Now, for each of the solutions for when derivative is equal to zero:
$$\left\{d^2=\left({{-2\,A\,C-1}\over{2\,A}}+C\right)^2+{{-2\,A\,C-1 }\over{2\,A^2}} , d^2=C^2 \right\} $$ $$\left\{d^2=-{{4\,A\,C+1}\over{4\,A^2}} , d^2=C^2 \right\} $$ $$\left\{\left| d\right| ={{\sqrt{-4\,A\,C-1}}\over{2\,\left| A \right| }} , \left| d\right| =\left| C\right| \right\} $$
And so, I end up with two solutions, respectively $(1)$ and $(2)$.
The Issue
Attempting to use the above formulas succeed in predicting the extremum values for $d$ for many values, like...
But then...
What might be going on? Is there something wrong? Is this expected?

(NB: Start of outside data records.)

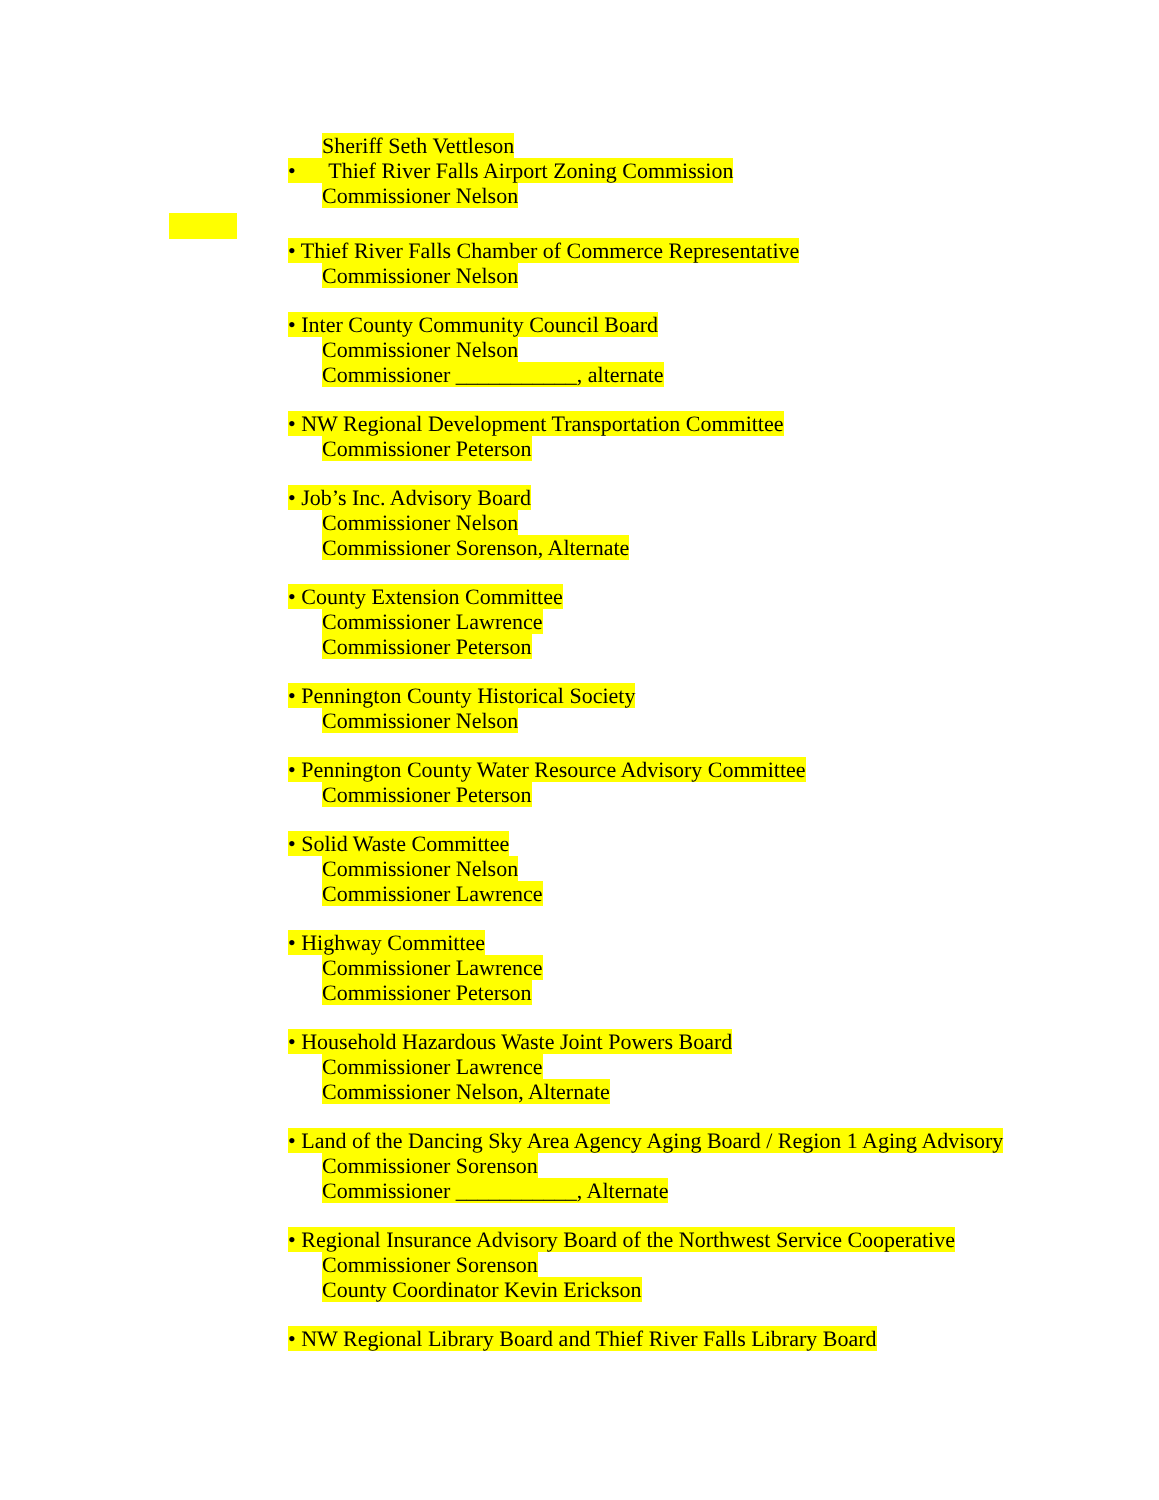Sheriff Seth Vettleson
• Thief River Falls Airport Zoning Commission
Commissioner Nelson
• Thief River Falls Chamber of Commerce Representative
Commissioner Nelson
• Inter County Community Council Board
Commissioner Nelson
Commissioner ___________, alternate
• NW Regional Development Transportation Committee
Commissioner Peterson
• Job’s Inc. Advisory Board
Commissioner Nelson
Commissioner Sorenson, Alternate
• County Extension Committee
Commissioner Lawrence
Commissioner Peterson
• Pennington County Historical Society
Commissioner Nelson
• Pennington County Water Resource Advisory Committee
Commissioner Peterson
• Solid Waste Committee
Commissioner Nelson
Commissioner Lawrence
• Highway Committee
Commissioner Lawrence
Commissioner Peterson
• Household Hazardous Waste Joint Powers Board
Commissioner Lawrence
Commissioner Nelson, Alternate
• Land of the Dancing Sky Area Agency Aging Board / Region 1 Aging Advisory
Commissioner Sorenson
Commissioner ___________, Alternate
• Regional Insurance Advisory Board of the Northwest Service Cooperative
Commissioner Sorenson
County Coordinator Kevin Erickson
• NW Regional Library Board and Thief River Falls Library Board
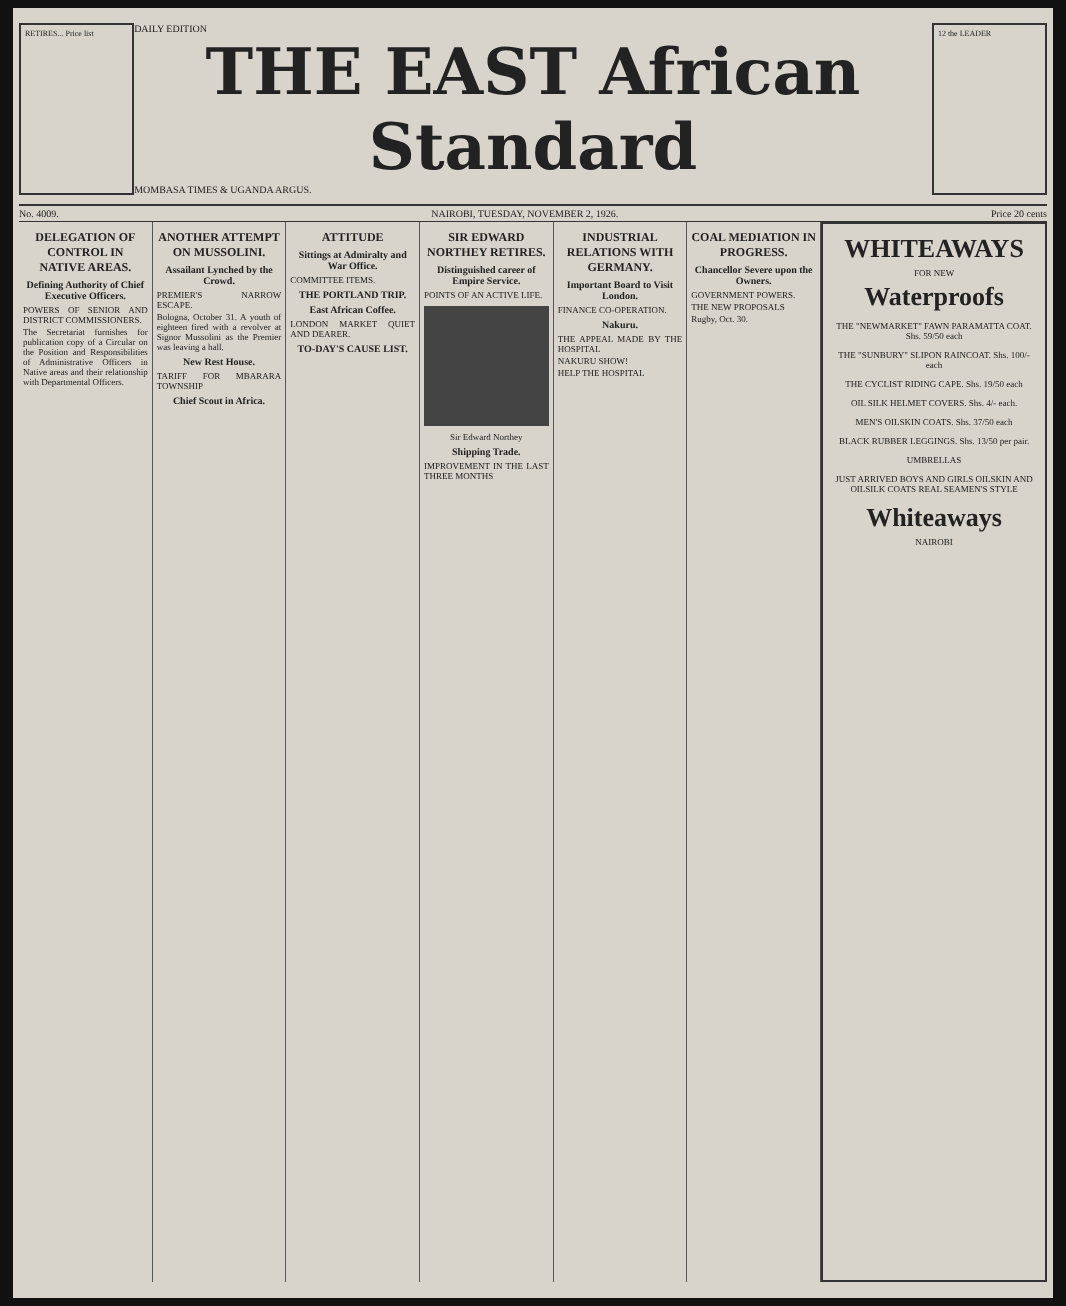RETIRES... Price list
DAILY EDITION
THE EAST African Standard
MOMBASA TIMES & UGANDA ARGUS.
12 the LEADER
No. 4009. NAIROBI, TUESDAY, NOVEMBER 2, 1926. Price 20 cents
DELEGATION OF CONTROL IN NATIVE AREAS.
Defining Authority of Chief Executive Officers.
POWERS OF SENIOR AND DISTRICT COMMISSIONERS.
The Secretariat furnishes for publication copy of a Circular on the Position and Responsibilities of Administrative Officers in Native areas and their relationship with Departmental Officers.
ANOTHER ATTEMPT ON MUSSOLINI.
Assailant Lynched by the Crowd.
PREMIER'S NARROW ESCAPE.
Bologna, October 31. A youth of eighteen fired with a revolver at Signor Mussolini as the Premier was leaving a hall.
New Rest House.
TARIFF FOR MBARARA TOWNSHIP
Chief Scout in Africa.
ATTITUDE
Sittings at Admiralty and War Office.
COMMITTEE ITEMS.
THE PORTLAND TRIP.
East African Coffee.
LONDON MARKET QUIET AND DEARER.
TO-DAY'S CAUSE LIST.
SIR EDWARD NORTHEY RETIRES.
Distinguished career of Empire Service.
POINTS OF AN ACTIVE LIFE.
Sir Edward Northey
Shipping Trade.
IMPROVEMENT IN THE LAST THREE MONTHS
INDUSTRIAL RELATIONS WITH GERMANY.
Important Board to Visit London.
FINANCE CO-OPERATION.
Nakuru.
THE APPEAL MADE BY THE HOSPITAL
NAKURU SHOW!
HELP THE HOSPITAL
COAL MEDIATION IN PROGRESS.
Chancellor Severe upon the Owners.
GOVERNMENT POWERS.
THE NEW PROPOSALS
Rugby, Oct. 30.
WHITEAWAYS
FOR NEW
Waterproofs
THE "NEWMARKET" FAWN PARAMATTA COAT. Shs. 59/50 each
THE "SUNBURY" SLIPON RAINCOAT. Shs. 100/- each
THE CYCLIST RIDING CAPE. Shs. 19/50 each
OIL SILK HELMET COVERS. Shs. 4/- each.
MEN'S OILSKIN COATS. Shs. 37/50 each
BLACK RUBBER LEGGINGS. Shs. 13/50 per pair.
UMBRELLAS
JUST ARRIVED BOYS AND GIRLS OILSKIN AND OILSILK COATS REAL SEAMEN'S STYLE
Whiteaways
NAIROBI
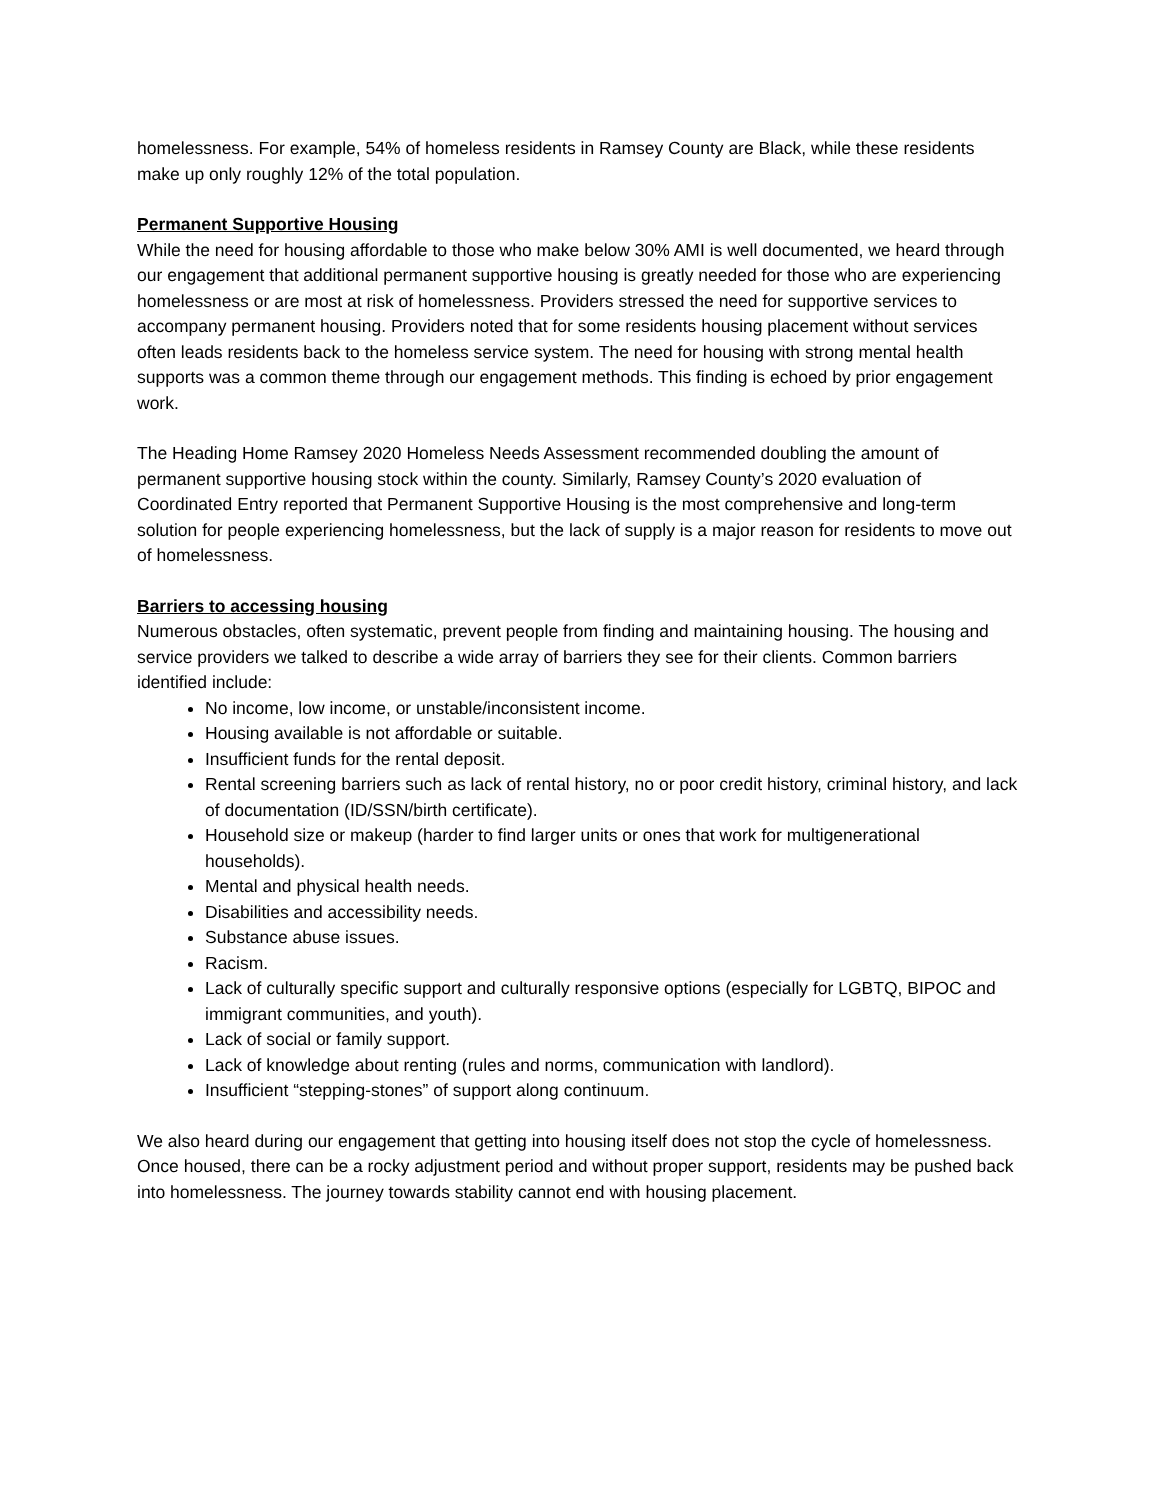homelessness. For example, 54% of homeless residents in Ramsey County are Black, while these residents make up only roughly 12% of the total population.
Permanent Supportive Housing
While the need for housing affordable to those who make below 30% AMI is well documented, we heard through our engagement that additional permanent supportive housing is greatly needed for those who are experiencing homelessness or are most at risk of homelessness. Providers stressed the need for supportive services to accompany permanent housing. Providers noted that for some residents housing placement without services often leads residents back to the homeless service system. The need for housing with strong mental health supports was a common theme through our engagement methods. This finding is echoed by prior engagement work.
The Heading Home Ramsey 2020 Homeless Needs Assessment recommended doubling the amount of permanent supportive housing stock within the county. Similarly, Ramsey County’s 2020 evaluation of Coordinated Entry reported that Permanent Supportive Housing is the most comprehensive and long-term solution for people experiencing homelessness, but the lack of supply is a major reason for residents to move out of homelessness.
Barriers to accessing housing
Numerous obstacles, often systematic, prevent people from finding and maintaining housing. The housing and service providers we talked to describe a wide array of barriers they see for their clients. Common barriers identified include:
No income, low income, or unstable/inconsistent income.
Housing available is not affordable or suitable.
Insufficient funds for the rental deposit.
Rental screening barriers such as lack of rental history, no or poor credit history, criminal history, and lack of documentation (ID/SSN/birth certificate).
Household size or makeup (harder to find larger units or ones that work for multigenerational households).
Mental and physical health needs.
Disabilities and accessibility needs.
Substance abuse issues.
Racism.
Lack of culturally specific support and culturally responsive options (especially for LGBTQ, BIPOC and immigrant communities, and youth).
Lack of social or family support.
Lack of knowledge about renting (rules and norms, communication with landlord).
Insufficient “stepping-stones” of support along continuum.
We also heard during our engagement that getting into housing itself does not stop the cycle of homelessness. Once housed, there can be a rocky adjustment period and without proper support, residents may be pushed back into homelessness. The journey towards stability cannot end with housing placement.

From my point of view, the blue circle should either not exist at all (division by zero), or at least be the same size as the red circle, since blue circle (more precisely, its radius) isn't contributing any useful/true information towards solving the problem stated under these specific values, failing at its basic purpose.
Blue circle obeys $(1)$, while red circle obeys $(2)$.
The first $x$ solution only exist in $\mathbb{R}$ if: $$ 2AC+1<0 $$ $$ AC<-\frac{1}{2} $$
If both solutions exist, you get the minimum of $d^2$ for the first solution, and you can probably prove that for $x=0$ you have a saddle point or local maxima.
If the first one doesn't exist according to the condition, you get a minima at $x=0$.
You always have to find the type of extrema for each value of $x$.